Yamaha XV1000 SE
- Manufacturer: Yamaha
- Also called: Midnight Special
- Production: 1983–1985
- Class: Custom Cruiser
- Engine: 981 cc (59.9 cu in) air-cooled OHC 75° V-twin 4-stroke
- Bore / stroke: {3.7 x 2.7 inches (95.0 x 69.2 mm)
- Compression ratio: 8.3:1
- Power: 68.00 hp (49.6 kW) @ 6500 rpm
- Transmission: 5 speed, Cardan shaft
- Frame type: Pressed steel
- Suspension: Front: 38 mm (1.5 in) telescopic forks, 150 mm (5.9 in) travel Rear: Single swing arm
- Brakes: Front: Double disc. Rear: Drum
- Tires: Front: 3.50-19 Rear: 130/90-16
- Rake, trail: 32°, 129 mm (5.1 in)
- Wheelbase: 1,525 mm (60.0 in)
- Dimensions: L: 2,285 mm (90.0 in) W: 840 mm (33 in)
- Seat height: 715 mm (28.1 in)
- Weight: 236 kg (520 lb) (wet)
- Fuel capacity: 14.5 L (3.2 imp gal; 3.8 U.S. gal)
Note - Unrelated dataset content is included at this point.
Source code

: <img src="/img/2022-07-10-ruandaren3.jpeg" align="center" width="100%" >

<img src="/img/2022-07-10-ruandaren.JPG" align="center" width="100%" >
- Related: XV750, XV920, XV1100

= Yamaha XV1000 SE Midnight Special =

The Yamaha XV1000 SE or Midnight Special is a special edition Yamaha V-twin cruiser motorcycle. The XV920 was made from 1983 to 1985 and was based on Yamaha's Virago line of V-twin cruisers that are part of Yamaha's XV generation first launched in 1981.
The top speed of SV1000 SE is 172.0 km/h (106.9 mph) with a maximum acceleration is 0–100 km/h in 5.3 seconds (0-60 mph 5.1 seconds).